Bericht über Kindersexmorde zurückgezogen

Australische Kinderschutzorganisation dementiert eigenen Bericht über 80 Kindermorde durch Pädophile in Bali

BERLIN taz ■ Die Chefin der australischen Kinderschutzorganisation Child Wise, Bernadette McMenamin, hat einen Bericht ihrer Organisation zurückgezogen, in dem von der mutmaßlichen Ermordung von 80 indonesischen Kindern durch einen internationalen Pädophilenring auf der Ferieninsel Bali die Rede war (siehe taz von gestern). Laut der gestrigen Ausgabe der Tageszeitung The Age aus Melbourne sagte McMenamin, sie wünsche, der Bericht sei nie veröffentlicht worden. Es habe sich nicht um eine seriöse Untersuchung gehandelt, sondern um die Sammlung von Kommentaren eines Studenten.

Der jetzt nur noch als Arbeitspapier bezeichnete Bericht war im November veröffentlicht worden, wurde damals aber von den Medien ignoriert. Erst als im Januar die Verhaftung des früheren australischen Diplomaten und mutmaßlichen Pädophilen William Stuart Brown die Aufmerksamkeit auf internationalen Kindesmissbrauch in Bali lenkte, interessierten sich die Medien für das Thema. Brown wird vorgeworfen, dort 1996 zwei Jungen missbraucht zu haben. Laut McMenamin seien zwar Pädophile in Bali aktiv, in anderen Teilen Asiens und Indonesiens sei der Kindesmissbrauch aber zum Teil ein größeres Problem.

Laut The Age sagte die balinesische Psychologieprofessorin Luh Ketut Suryani, Gerüchte über Kindermorde durch Pädophile in Bali kursierten seit 1999. Das Verschwinden von 80 Kindern sei dort aber „unmöglich“. Suryani leitet eine Gruppe gegen Kindesmissbrauch, die den Gerüchten bisher erfolglos nachging, aber auch mehr Aktivitäten der Behörden fordert. Auch Gloria Goodwin von der Crises Car Foundation aus dem nordbalinesischen Lovina berichtete laut The Australian von entsprechenden Gerüchten, die nicht zu überprüfen gewesen seien.

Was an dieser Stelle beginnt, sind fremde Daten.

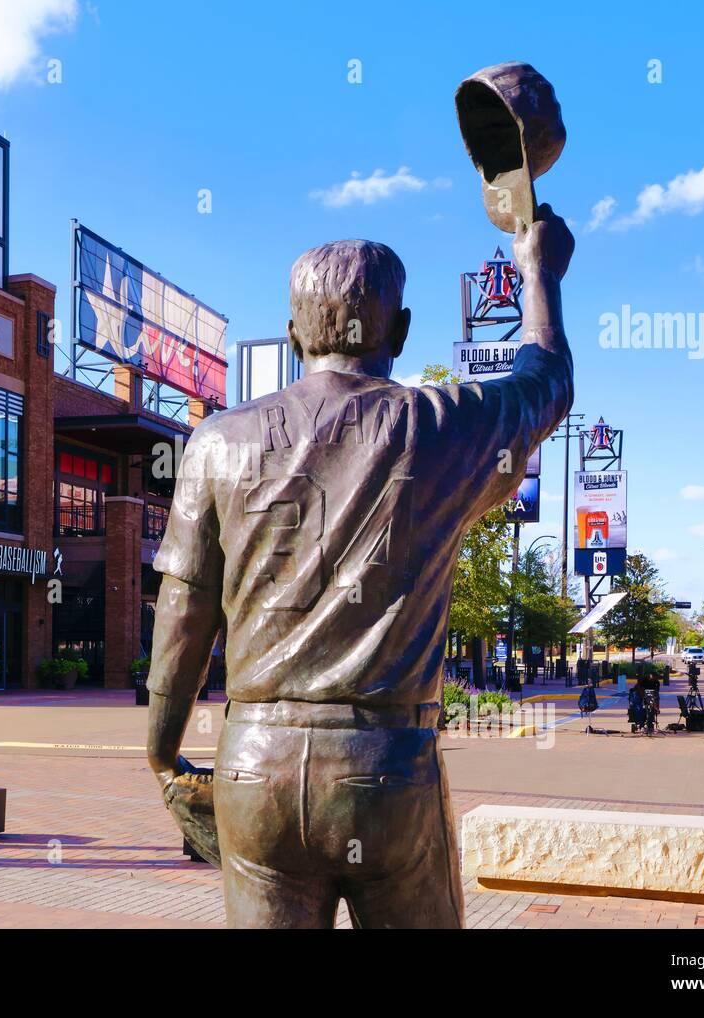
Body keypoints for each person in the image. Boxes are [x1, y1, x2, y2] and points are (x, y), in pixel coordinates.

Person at [146, 208, 575, 928]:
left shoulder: (216, 441)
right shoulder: (440, 426)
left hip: (254, 766)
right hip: (385, 767)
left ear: (292, 338)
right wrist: (540, 273)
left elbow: (183, 610)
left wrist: (163, 755)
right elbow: (546, 383)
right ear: (399, 333)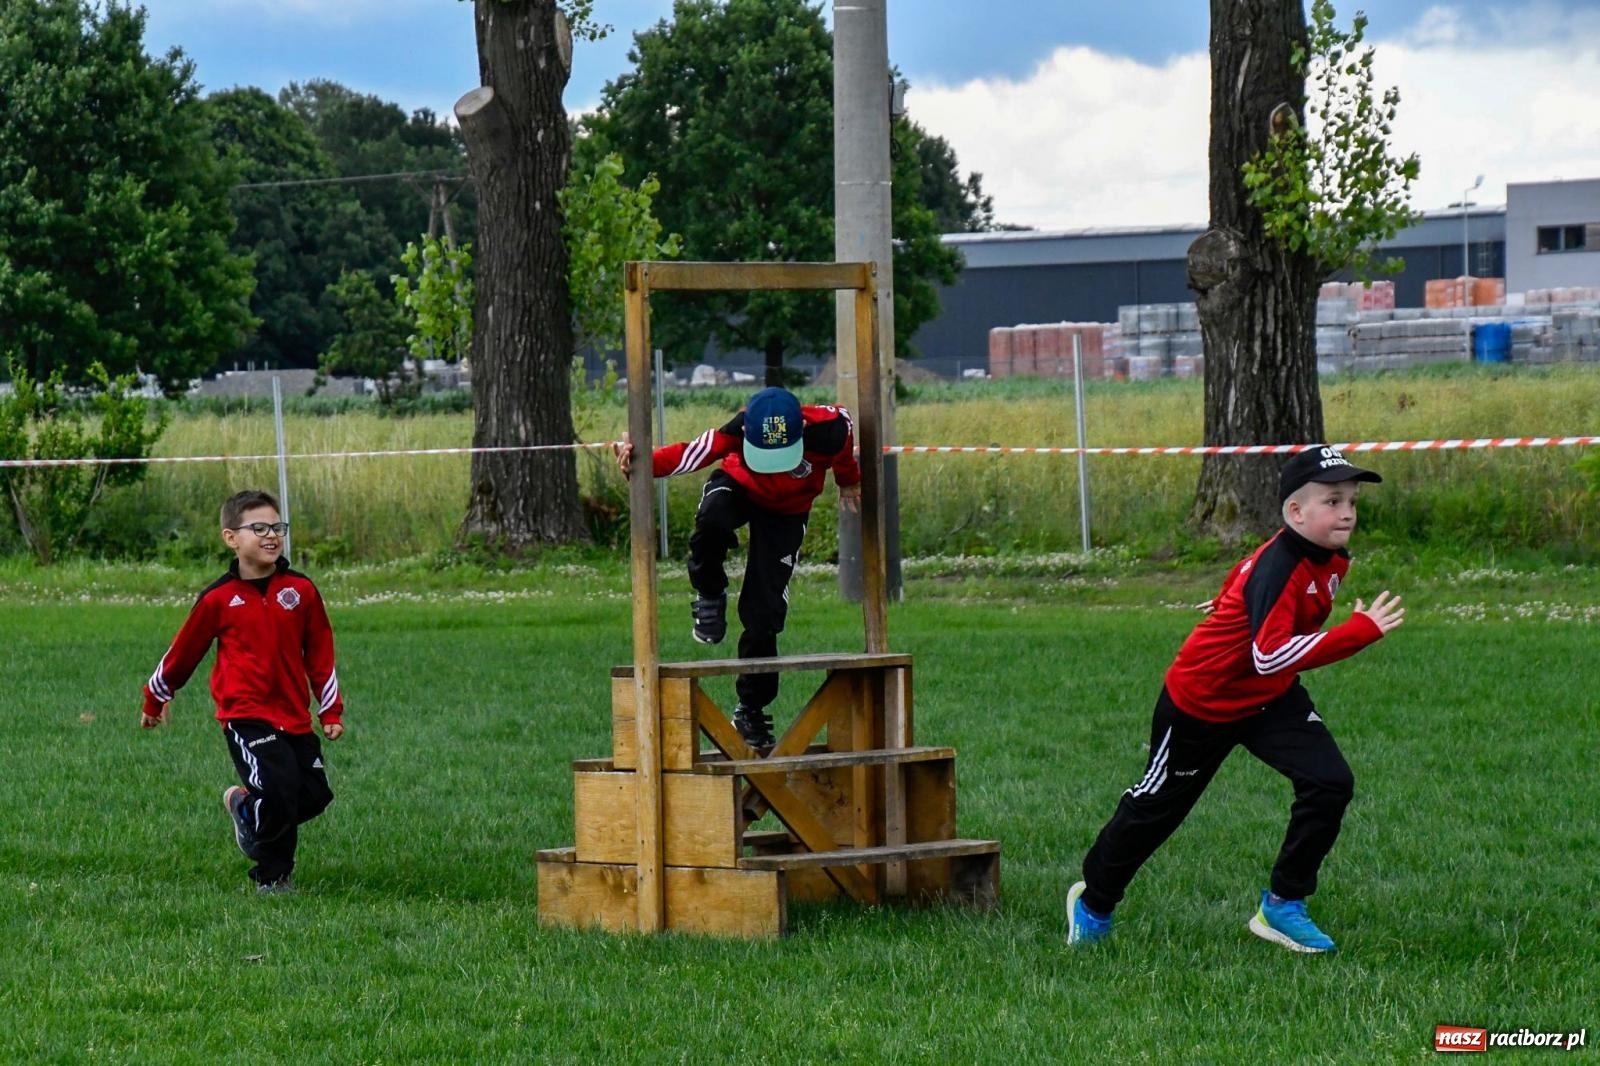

Australiens Bundespolizeichef Mick Keelty kündigte derweil in Canberra an, dass die australische Polizei noch in diesem Monat mit Zustimmung der indonesischen Regierung einen Verbindungsoffizier nach Bali entsenden wird. Der solle sich neben Fragen der Terrorismusbekämpfung besonders des Problems des internationalen Kindesmissbrauchs annehmen.